The dream comes to you again. You've managed to lose whatever it was that was chasing you, and now that you can take a closer look at the orbs, the opacity has turned to a mere smokiness, and you see that each contains a person. They're all completely bald and wearing white coveralls, and some are pounding against their prison's smooth walls. Their plight hits you in an almost palpable wave of sadness, and your heart aches. However, the bad things have found you again: two likewise bald people, but wearing black coveralls. You stumble and run.

***

Again running, you dash behind a low-hanging sphere to hide from the black-clad men. Holding your breath you wait until they run by, then slump to the ground panting. After a few moments you notice pounding coming from the sphere you lean against; looking at it, you see a girl inside, her face telling of terrible longing. She stares at you with piercing watery eyes and presses her hand against the bubble, and you touch the same spot, feeling the heat of her hand through the thin membrane.

You hear the black-clad people again. Your simple hiding place wasn't very effective.

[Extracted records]

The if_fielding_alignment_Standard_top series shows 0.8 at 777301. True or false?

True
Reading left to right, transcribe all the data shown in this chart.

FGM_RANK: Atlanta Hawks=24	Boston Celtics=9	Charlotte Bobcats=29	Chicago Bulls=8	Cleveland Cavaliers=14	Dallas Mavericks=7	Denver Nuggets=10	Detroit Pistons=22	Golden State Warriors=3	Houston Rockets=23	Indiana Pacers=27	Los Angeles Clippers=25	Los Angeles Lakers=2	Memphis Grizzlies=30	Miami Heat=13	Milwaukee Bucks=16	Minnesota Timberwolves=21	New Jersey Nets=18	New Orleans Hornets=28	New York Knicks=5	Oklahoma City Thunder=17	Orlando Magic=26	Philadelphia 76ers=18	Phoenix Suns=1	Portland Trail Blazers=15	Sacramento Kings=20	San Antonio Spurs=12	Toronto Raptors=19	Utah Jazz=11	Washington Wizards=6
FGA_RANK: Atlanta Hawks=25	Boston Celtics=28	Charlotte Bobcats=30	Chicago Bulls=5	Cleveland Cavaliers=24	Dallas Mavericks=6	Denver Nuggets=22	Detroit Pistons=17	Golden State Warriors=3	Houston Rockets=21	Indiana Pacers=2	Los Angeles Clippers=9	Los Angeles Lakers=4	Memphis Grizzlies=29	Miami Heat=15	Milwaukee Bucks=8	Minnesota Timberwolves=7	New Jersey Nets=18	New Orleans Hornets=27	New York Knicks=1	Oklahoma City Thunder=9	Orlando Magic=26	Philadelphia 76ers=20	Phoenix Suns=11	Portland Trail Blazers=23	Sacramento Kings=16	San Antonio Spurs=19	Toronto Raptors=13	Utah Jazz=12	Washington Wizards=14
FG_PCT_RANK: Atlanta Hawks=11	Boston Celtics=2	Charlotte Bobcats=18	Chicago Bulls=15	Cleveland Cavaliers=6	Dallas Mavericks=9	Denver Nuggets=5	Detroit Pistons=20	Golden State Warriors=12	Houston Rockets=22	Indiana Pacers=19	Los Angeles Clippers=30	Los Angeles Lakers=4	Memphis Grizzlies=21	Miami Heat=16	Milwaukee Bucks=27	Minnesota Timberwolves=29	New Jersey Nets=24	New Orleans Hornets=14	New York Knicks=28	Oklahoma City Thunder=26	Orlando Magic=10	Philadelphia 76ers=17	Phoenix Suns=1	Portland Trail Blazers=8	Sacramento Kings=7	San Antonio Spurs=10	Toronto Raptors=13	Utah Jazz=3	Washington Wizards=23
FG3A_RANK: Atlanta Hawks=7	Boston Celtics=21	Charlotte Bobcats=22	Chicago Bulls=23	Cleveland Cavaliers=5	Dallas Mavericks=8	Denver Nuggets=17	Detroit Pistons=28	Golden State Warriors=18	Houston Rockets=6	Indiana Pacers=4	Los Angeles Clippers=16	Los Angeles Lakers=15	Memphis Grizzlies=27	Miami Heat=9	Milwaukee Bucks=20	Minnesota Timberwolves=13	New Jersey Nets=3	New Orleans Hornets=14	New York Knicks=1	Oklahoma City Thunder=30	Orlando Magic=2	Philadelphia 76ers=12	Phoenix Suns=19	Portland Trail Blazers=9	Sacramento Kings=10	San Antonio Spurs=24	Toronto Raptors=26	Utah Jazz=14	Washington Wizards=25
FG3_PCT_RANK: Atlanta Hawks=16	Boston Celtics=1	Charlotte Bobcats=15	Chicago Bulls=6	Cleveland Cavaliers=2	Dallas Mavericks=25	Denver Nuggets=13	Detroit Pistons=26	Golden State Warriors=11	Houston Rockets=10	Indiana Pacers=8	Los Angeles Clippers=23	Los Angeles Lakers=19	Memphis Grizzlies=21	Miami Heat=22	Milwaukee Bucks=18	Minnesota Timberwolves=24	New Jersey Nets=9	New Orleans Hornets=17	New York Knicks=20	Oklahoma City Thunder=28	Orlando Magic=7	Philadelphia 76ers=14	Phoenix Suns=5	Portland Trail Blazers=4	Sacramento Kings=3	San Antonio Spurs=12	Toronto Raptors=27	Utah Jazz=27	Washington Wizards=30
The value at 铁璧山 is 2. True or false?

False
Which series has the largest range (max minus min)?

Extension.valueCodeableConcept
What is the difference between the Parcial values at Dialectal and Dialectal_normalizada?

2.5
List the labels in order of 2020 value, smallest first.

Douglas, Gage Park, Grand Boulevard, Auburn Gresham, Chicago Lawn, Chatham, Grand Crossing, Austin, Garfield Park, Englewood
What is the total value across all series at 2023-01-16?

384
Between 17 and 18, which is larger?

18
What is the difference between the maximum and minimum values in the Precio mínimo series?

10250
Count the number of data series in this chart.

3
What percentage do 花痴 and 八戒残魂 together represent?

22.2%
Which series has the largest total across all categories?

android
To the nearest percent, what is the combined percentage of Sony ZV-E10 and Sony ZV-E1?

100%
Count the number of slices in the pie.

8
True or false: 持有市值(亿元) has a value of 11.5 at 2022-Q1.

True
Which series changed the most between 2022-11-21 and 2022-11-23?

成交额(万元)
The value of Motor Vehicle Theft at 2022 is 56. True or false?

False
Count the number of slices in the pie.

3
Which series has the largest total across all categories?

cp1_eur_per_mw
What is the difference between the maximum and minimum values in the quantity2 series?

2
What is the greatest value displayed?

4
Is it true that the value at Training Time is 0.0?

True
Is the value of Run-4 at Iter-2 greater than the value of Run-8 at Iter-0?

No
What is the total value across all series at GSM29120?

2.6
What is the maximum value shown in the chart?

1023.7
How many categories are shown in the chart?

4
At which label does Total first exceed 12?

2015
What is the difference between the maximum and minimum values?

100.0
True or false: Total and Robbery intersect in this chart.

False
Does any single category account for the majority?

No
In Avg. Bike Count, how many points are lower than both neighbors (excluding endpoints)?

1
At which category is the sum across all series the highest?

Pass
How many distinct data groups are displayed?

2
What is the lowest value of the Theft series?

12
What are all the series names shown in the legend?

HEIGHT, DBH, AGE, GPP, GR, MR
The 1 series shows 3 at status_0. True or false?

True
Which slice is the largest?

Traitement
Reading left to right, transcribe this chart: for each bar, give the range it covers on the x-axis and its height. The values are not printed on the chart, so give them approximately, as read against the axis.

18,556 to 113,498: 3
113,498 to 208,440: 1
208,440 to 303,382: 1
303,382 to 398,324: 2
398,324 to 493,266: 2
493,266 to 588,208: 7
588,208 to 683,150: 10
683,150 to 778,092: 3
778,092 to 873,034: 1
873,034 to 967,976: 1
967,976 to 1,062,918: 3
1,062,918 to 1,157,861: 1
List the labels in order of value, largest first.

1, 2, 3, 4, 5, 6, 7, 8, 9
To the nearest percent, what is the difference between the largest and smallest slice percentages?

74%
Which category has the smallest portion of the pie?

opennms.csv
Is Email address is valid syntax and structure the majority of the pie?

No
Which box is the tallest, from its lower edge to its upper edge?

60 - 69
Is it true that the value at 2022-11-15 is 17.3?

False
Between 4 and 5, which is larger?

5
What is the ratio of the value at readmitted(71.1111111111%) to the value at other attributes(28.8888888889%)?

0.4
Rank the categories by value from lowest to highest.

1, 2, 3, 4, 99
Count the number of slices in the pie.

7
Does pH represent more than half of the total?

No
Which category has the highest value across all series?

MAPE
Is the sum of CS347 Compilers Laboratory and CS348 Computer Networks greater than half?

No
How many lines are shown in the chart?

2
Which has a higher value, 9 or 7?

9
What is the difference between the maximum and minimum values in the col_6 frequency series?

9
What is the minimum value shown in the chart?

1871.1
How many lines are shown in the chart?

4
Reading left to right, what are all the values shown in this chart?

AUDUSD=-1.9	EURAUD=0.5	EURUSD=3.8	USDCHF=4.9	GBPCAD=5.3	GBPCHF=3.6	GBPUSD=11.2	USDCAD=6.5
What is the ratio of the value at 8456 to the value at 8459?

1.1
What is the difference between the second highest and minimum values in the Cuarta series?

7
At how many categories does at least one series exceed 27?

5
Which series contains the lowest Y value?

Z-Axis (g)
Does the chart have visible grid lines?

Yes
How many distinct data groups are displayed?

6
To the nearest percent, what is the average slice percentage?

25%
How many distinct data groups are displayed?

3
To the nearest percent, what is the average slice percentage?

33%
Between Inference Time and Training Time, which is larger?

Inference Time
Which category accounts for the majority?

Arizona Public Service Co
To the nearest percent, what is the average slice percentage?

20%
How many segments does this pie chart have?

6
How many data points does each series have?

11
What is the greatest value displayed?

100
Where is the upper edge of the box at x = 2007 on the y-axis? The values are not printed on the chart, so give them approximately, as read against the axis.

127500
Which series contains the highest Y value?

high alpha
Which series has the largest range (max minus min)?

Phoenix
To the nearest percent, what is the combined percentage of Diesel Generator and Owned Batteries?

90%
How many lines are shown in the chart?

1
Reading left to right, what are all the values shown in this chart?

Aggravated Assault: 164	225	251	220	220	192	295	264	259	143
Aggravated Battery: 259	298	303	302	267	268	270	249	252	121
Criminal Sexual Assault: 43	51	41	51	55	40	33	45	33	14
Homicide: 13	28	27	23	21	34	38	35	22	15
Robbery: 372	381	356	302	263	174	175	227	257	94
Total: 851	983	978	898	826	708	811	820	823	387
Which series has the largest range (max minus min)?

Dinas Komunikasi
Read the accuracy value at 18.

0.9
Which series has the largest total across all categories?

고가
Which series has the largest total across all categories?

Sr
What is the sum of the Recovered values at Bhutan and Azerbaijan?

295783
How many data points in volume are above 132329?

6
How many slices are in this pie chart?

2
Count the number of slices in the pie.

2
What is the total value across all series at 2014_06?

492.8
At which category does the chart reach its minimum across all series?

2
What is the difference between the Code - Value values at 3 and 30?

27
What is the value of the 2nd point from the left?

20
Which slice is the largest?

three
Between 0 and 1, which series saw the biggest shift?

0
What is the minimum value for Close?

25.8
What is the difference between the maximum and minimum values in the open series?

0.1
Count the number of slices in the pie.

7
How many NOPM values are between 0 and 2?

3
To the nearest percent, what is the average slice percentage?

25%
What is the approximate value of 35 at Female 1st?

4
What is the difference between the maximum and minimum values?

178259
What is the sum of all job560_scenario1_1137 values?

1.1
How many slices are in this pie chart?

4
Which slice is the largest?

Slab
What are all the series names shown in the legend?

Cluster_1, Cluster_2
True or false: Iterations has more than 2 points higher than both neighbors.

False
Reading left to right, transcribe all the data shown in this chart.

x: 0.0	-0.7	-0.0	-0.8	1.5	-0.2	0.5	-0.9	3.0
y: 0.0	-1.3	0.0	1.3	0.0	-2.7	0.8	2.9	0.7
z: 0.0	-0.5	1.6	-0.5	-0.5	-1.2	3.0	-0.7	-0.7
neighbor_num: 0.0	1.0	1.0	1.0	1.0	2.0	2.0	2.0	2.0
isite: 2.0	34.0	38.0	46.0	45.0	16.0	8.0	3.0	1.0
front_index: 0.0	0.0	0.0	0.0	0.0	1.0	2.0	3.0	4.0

What this task involves:
Copy the dream passage above in full, word for word.

Final answer:
The dream comes to you again. You've managed to lose whatever it was that was chasing you, and now that you can take a closer look at the orbs, the opacity has turned to a mere smokiness, and you see that each contains a person. They're all completely bald and wearing white coveralls, and some are pounding against their prison's smooth walls. Their plight hits you in an almost palpable wave of sadness, and your heart aches. However, the bad things have found you again: two likewise bald people, but wearing black coveralls. You stumble and run.

***

Again running, you dash behind a low-hanging sphere to hide from the black-clad men. Holding your breath you wait until they run by, then slump to the ground panting. After a few moments you notice pounding coming from the sphere you lean against; looking at it, you see a girl inside, her face telling of terrible longing. She stares at you with piercing watery eyes and presses her hand against the bubble, and you touch the same spot, feeling the heat of her hand through the thin membrane.

You hear the black-clad people again. Your simple hiding place wasn't very effective.